Segment Start: DATASET EXTRACT

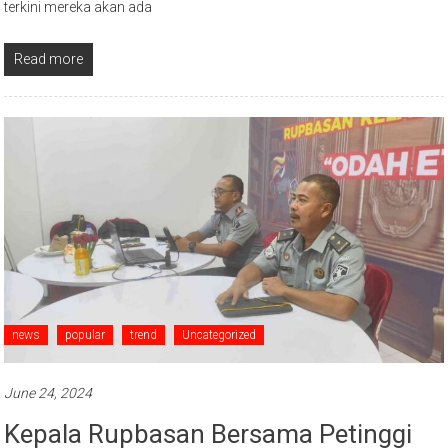
terkini mereka akan ada
Read more
news
popular
trend
Uncategorized
June 24, 2024
Kepala Rupbasan Bersama Petinggi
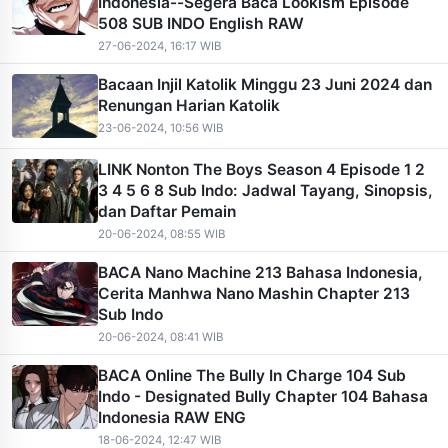
Indonesia--Segera Baca Lookism Episode
508 SUB INDO English RAW
27-06-2024, 16:17 WIB
Bacaan Injil Katolik Minggu 23 Juni 2024 dan
Renungan Harian Katolik
23-06-2024, 10:56 WIB
LINK Nonton The Boys Season 4 Episode 1 2
3 4 5 6 8 Sub Indo: Jadwal Tayang, Sinopsis,
dan Daftar Pemain
20-06-2024, 08:55 WIB
BACA Nano Machine 213 Bahasa Indonesia,
Cerita Manhwa Nano Mashin Chapter 213
Sub Indo
20-06-2024, 08:41 WIB
BACA Online The Bully In Charge 104 Sub
Indo - Designated Bully Chapter 104 Bahasa
Indonesia RAW ENG
18-06-2024, 12:47 WIB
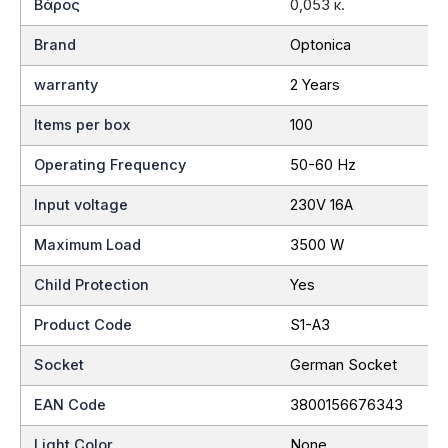
Βάρος
0,053 κ.
Brand
Optonica
warranty
2 Years
Items per box
100
Operating Frequency
50-60 Hz
Input voltage
230V 16A
Maximum Load
3500 W
Child Protection
Yes
Product Code
S1-A3
Socket
German Socket
EAN Code
3800156676343
Light Color
None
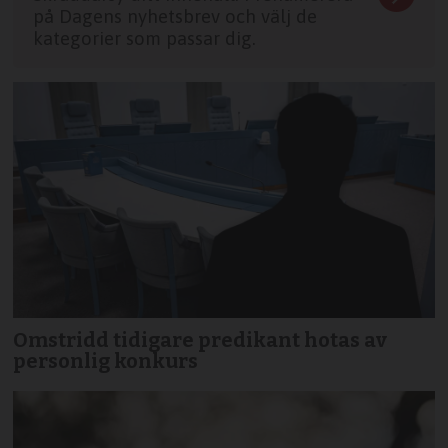
på Dagens nyhetsbrev och välj de
kategorier som passar dig.
Omstridd tidigare predikant hotas av
personlig konkurs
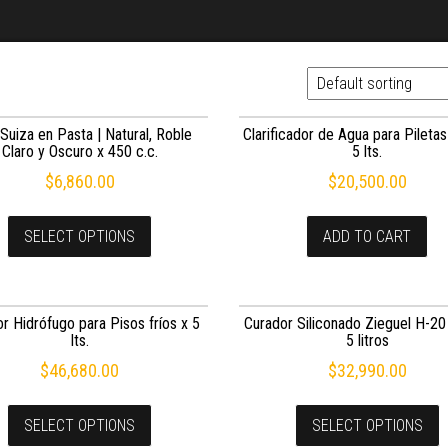
Suiza en Pasta | Natural, Roble
Clarificador de Agua para Pileta
Claro y Oscuro x 450 c.c.
5 lts.
$
6,860.00
$
20,500.00
SELECT OPTIONS
ADD TO CART
r Hidrófugo para Pisos fríos x 5
Curador Siliconado Zieguel H-20
lts.
5 litros
$
46,680.00
$
32,990.00
SELECT OPTIONS
SELECT OPTIONS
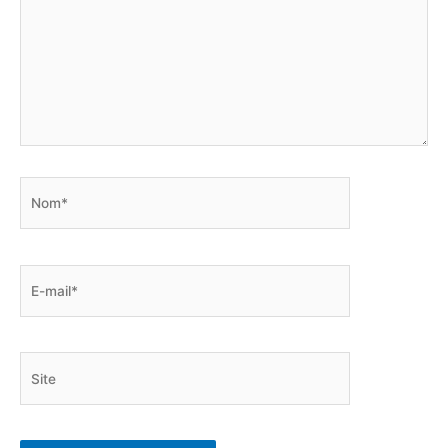
Nom*
E-
mail*
Site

Segment End: DATASET EXTRACT

**ABOUT THIS EXERCISE**
Arrange the text read from every item above as a numbered list with one line per entry, and skip blank lines. Leave the pictures out of the answer.

**RESPONSE AREA**
1. terkini mereka akan ada
2. Read more
3. news
4. popular
5. trend
6. Uncategorized
7. June 24, 2024
8. Kepala Rupbasan Bersama Petinggi
9. Indonesia--Segera Baca Lookism Episode
10. 508 SUB INDO English RAW
11. 27-06-2024, 16:17 WIB
12. Bacaan Injil Katolik Minggu 23 Juni 2024 dan
13. Renungan Harian Katolik
14. 23-06-2024, 10:56 WIB
15. LINK Nonton The Boys Season 4 Episode 1 2
16. 3 4 5 6 8 Sub Indo: Jadwal Tayang, Sinopsis,
17. dan Daftar Pemain
18. 20-06-2024, 08:55 WIB
19. BACA Nano Machine 213 Bahasa Indonesia,
20. Cerita Manhwa Nano Mashin Chapter 213
21. Sub Indo
22. 20-06-2024, 08:41 WIB
23. BACA Online The Bully In Charge 104 Sub
24. Indo - Designated Bully Chapter 104 Bahasa
25. Indonesia RAW ENG
26. 18-06-2024, 12:47 WIB
27. Βάρος
28. 0,053 κ.
29. Brand
30. Optonica
31. warranty
32. 2 Years
33. Items per box
34. 100
35. Operating Frequency
36. 50-60 Hz
37. Input voltage
38. 230V 16A
39. Maximum Load
40. 3500 W
41. Child Protection
42. Yes
43. Product Code
44. S1-A3
45. Socket
46. German Socket
47. EAN Code
48. 3800156676343
49. Light Color
50. None
51. på Dagens nyhetsbrev och välj de
52. kategorier som passar dig.
53. Omstridd tidigare predikant hotas av
54. personlig konkurs
55. Suiza en Pasta | Natural, Roble
56. Clarificador de Agua para Pileta
57. Claro y Oscuro x 450 c.c.
58. 5 lts.
59. $
60. 6,860.00
61. $
62. 20,500.00
63. SELECT OPTIONS
64. ADD TO CART
65. r Hidrófugo para Pisos fríos x 5
66. Curador Siliconado Zieguel H-20
67. lts.
68. 5 litros
69. $
70. 46,680.00
71. $
72. 32,990.00
73. SELECT OPTIONS
74. SELECT OPTIONS
75. Nom*
76. E-
77. mail*
78. Site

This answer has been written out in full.